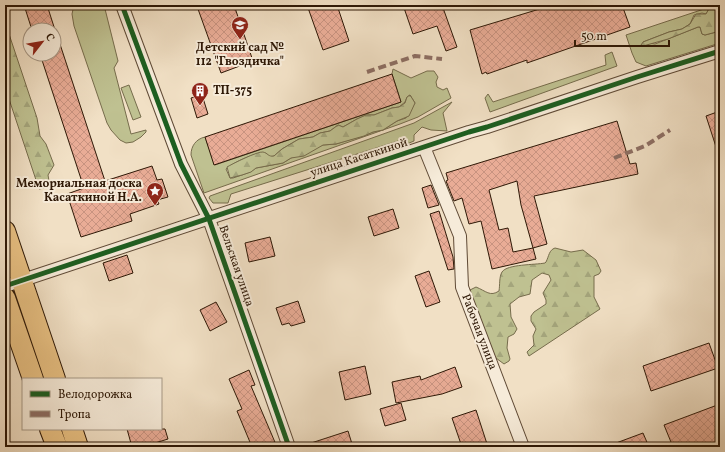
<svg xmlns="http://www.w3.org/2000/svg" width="725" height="452" viewBox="0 0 725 452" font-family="Vollkorn,serif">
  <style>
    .green { fill: #bfc191; stroke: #766c4c; fill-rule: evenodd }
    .forest { fill: url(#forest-firs); stroke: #766c4c }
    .building { fill: url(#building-cross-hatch); stroke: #2e1806; fill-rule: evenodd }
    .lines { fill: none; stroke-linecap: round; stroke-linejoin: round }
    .minor-casing { stroke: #5f4a36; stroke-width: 14 }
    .primary-casing { stroke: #2e1806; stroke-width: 22 }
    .minor { stroke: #f6ebd9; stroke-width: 12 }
    .primary { stroke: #e8c082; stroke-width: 20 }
    .quiet { stroke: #8d6e63; stroke-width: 4; stroke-dasharray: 8 4; stroke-linecap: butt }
    .cycleway-casing { stroke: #f6ebd9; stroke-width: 8 }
    .cycleway { stroke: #1b5e20; stroke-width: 5 }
    .labels { text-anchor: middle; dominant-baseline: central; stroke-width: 4; stroke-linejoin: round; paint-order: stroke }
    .poi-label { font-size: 12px; font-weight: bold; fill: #2e1806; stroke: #f6ebd9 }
    .street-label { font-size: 12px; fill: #2e1806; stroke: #f6ebd9 }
  </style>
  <defs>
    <pattern id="forest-firs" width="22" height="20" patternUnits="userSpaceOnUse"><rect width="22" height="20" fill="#bfc191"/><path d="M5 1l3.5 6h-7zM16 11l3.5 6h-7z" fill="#a4a57c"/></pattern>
    <pattern id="building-cross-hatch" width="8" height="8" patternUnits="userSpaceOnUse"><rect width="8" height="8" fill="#e9ac96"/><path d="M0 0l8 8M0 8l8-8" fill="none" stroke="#c89380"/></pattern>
  </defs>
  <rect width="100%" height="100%" fill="#f1e0c5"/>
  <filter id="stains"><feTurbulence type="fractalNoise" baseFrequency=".005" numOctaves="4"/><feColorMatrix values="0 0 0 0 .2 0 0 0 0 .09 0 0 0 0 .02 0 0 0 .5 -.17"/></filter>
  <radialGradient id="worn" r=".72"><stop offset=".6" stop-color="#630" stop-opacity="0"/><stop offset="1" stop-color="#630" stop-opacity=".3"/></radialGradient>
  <path class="green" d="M74 5H104L118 61 114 68 131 134 146 130V132L141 137 133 142 126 143 120 140 111 130 107 123 74 26 72 14Z
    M710 7 706 14 702 13 694 15 690 24 682 29 669 32 643 42 655 44 698 27H700L702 34 705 35 720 31V43L646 66 636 62 632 53 626 35Z
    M612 52 617 66 490 112 485 98 488 94 493 102 606 65 605 55Z
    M393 69 411 78 427 71H434L438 77 436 82 437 87 443 90 447 88 451 98 418 117 400 124 204 193 191 155C191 146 196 139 205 137L215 165 401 102 392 74ZM410 95 415 103 406 118 397 121 383 130 373 132 361 137 352 139 336 144 323 145 291 158 283 163 256 168 250 172 242 175 233 178H230L226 169C232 163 258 151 265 153 267 154 268 155 270 157L274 156 282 149 299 139 313 137 320 133 330 131 338 125 343 127 357 119 366 115H374L392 108 399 107 405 102 407 97Z
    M129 85 141 117 133 120 121 88Z
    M452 102 443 113 447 131 431 130 422 127 414 135V141L402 146 398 141 231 194 228 203H213L209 198 210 196 414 123Z"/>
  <path class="forest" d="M717 5H720V31L705 35 702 34 700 27H698L668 39 643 46 641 45 643 42 669 32 682 29 690 24 696 14H706L710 7Z
    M5 22 37 118 40 136 46 144 54 165 48 175 50 187 39 189 5 87Z
    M410 95 415 103 409 116 397 121 383 130 373 132 364 136 336 144 323 145 304 156 291 158 283 163 256 168 251 172 242 175 230 178 227 167C232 164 258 151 263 152 268 153 268 157 274 156L282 149 299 139 313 137 320 133 330 131 338 125 343 127 357 119 366 115H374L392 108 399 107 405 103 407 97Z
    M555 248 571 252 583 250 596 260 601 271 599 274 594 276V297L600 309 529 356 527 352 534 345 533 336 536 329 531 321V316L534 312 546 304V300L543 293 551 280 549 275 542 273 532 280 530 294 519 297 510 304 511 317 517 329 514 334 508 337 507 348 510 359 509 361 504 364 496 358 491 350 470 294V290L476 287C486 291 490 297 499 291 500 285 499 277 502 272 507 264 535 265 545 263L546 262C549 256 549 250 555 248Z"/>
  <path class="building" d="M24 5H47L55 30H32Z
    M209 5H234L253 61 221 73 198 9Z
    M307 5H337L349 41 323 50Z
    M403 5H442L457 47 446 51 437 26 413 34Z
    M553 5H622L630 27 527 63V60L487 74 486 72 482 74 470 30Z
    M54 32H56L105 181 152 166 157 180 162 179 168 197 157 200 159 204 130 214 132 221 81 237 67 194 84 188 40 54H54Z
    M392 74 401 102 214 165 205 137Z
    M202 95 208 114 197 118 191 98Z
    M720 111V152L718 153 706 116Z
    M617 121 630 164 636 163 638 174 534 196 547 244 533 248 536 259 492 269 481 221 469 224 462 198 454 201 446 181 448 180 446 173ZM517 181 521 205 533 248 513 252 508 228 499 230 489 190Z
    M431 185 439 205 428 208 422 188Z
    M393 209 399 228 374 236 368 217Z
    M439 211 453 257 454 269 448 270 430 214Z
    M270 237 275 256 249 262 245 243Z
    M127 255 133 273 109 281 103 263Z
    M429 271 440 302 426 307 415 276Z
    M298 301 305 322 291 326 289 323 282 325 276 308Z
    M216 302 227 322 210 331 200 310Z
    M709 343 718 368 651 391 643 366Z
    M365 366 371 394 345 400 339 372Z
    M455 367 462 387 442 394 396 403 392 382 420 376 421 380Z
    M249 370 255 385 251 386 277 447H252L237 411 242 409 229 379Z
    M401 403 406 420 385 426 380 409Z
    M720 404V445L714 447H673L664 425Z
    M476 410 488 447H462L452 418Z
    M127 429H165L168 439 142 447H132Z
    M348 431 353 447H305V445Z
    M643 433 649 447H608V446Z"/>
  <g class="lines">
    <defs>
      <path id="minor" d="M122 5 181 164 209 219 289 447
        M424 147 460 236 462 287 523 447
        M5 286 469 132 487 127 637 77 720 51"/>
      <path id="primary" d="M5 231 55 379
        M5 298 33 379
        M50 429 57 447
        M72 429 78 447"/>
    </defs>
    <use href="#minor" class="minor-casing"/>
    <use href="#primary" class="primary-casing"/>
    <use href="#minor" class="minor"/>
    <use href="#primary" class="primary"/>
    <path class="quiet" d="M367 72 415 56 442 59
      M614 158 645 146 670 130"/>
    <defs>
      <path id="cycleway" d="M122 5 181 164 209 219 289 447
        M5 286 469 132 487 127 637 77 720 51"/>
    </defs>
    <use href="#cycleway" class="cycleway-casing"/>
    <use href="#cycleway" class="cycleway"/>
  </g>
  <defs>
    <symbol id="school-pin" viewBox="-11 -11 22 30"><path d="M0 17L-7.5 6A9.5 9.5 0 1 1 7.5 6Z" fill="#8f2418" stroke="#f6ebd9"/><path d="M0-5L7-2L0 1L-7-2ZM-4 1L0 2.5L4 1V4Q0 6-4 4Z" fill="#fff"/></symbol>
    <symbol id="building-pin" viewBox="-11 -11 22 30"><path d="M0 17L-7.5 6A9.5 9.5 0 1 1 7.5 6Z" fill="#8f2418" stroke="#f6ebd9"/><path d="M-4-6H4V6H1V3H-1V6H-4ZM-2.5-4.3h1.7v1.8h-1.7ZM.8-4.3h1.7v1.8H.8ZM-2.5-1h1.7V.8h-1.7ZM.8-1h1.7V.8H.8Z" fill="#fff"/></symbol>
    <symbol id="sight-pin" viewBox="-11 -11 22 30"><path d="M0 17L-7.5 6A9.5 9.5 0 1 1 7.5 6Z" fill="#8f2418" stroke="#f6ebd9"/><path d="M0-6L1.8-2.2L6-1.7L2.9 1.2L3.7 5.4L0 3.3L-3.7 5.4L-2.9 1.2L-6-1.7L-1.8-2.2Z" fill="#fff"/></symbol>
  </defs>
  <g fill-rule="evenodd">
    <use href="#school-pin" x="230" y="15" width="20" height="27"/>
    <use href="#building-pin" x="190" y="81" width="20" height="27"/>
    <use href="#sight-pin" x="145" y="181" width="20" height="27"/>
  </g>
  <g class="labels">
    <g class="poi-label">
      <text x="240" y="48">Детский сад №<tspan x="240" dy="14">112 "Гвоздичка"</tspan></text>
      <text x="213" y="91" text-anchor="start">ТП-375</text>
      <text x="142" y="184" text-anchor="end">Мемориальная доска<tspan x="142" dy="14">Касаткиной Н.А.</tspan></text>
    </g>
    <g class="street-label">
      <text transform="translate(359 158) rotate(-18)">улица Касаткиной</text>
      <text transform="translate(236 266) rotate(71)">Вельская улица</text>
      <text transform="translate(479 332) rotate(69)">Рабочая улица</text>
    </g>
  </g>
  <rect width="725" height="452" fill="none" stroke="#f1e0c5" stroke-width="20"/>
  <rect x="6" y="6" width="713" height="440" fill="none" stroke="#2e1806" stroke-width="2"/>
  <rect x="10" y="10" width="705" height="432" fill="none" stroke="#2e1806"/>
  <rect x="22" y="378" width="140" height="52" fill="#f6ebd9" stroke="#a69785"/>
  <rect x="30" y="391" width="20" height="6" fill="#1b5e20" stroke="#a69785"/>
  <text x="58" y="398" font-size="12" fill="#2e1806">Велодорожка</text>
  <rect x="30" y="411" width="20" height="6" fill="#8d6e63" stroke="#a69785"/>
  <text x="58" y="418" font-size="12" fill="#2e1806">Тропа</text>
  <g transform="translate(42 42) rotate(59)"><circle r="19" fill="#f6ebd9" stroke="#a69785"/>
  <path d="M0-3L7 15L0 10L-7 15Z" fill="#8f2418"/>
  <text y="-6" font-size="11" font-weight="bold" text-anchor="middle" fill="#2e1806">С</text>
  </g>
  <path d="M575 40v6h94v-6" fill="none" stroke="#2e1806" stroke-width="2"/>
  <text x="581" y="40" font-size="12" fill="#2e1806" stroke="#f6ebd9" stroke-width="3" paint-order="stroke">50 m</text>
  <rect width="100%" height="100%" filter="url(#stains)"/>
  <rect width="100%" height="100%" fill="url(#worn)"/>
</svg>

* **AIM OF THE TASK**
Run a filter over the data above and keep each line that contains the word "evenodd".

* **WRITTEN ANSWER**
    .green { fill: #bfc191; stroke: #766c4c; fill-rule: evenodd }
    .building { fill: url(#building-cross-hatch); stroke: #2e1806; fill-rule: evenodd }
  <g fill-rule="evenodd">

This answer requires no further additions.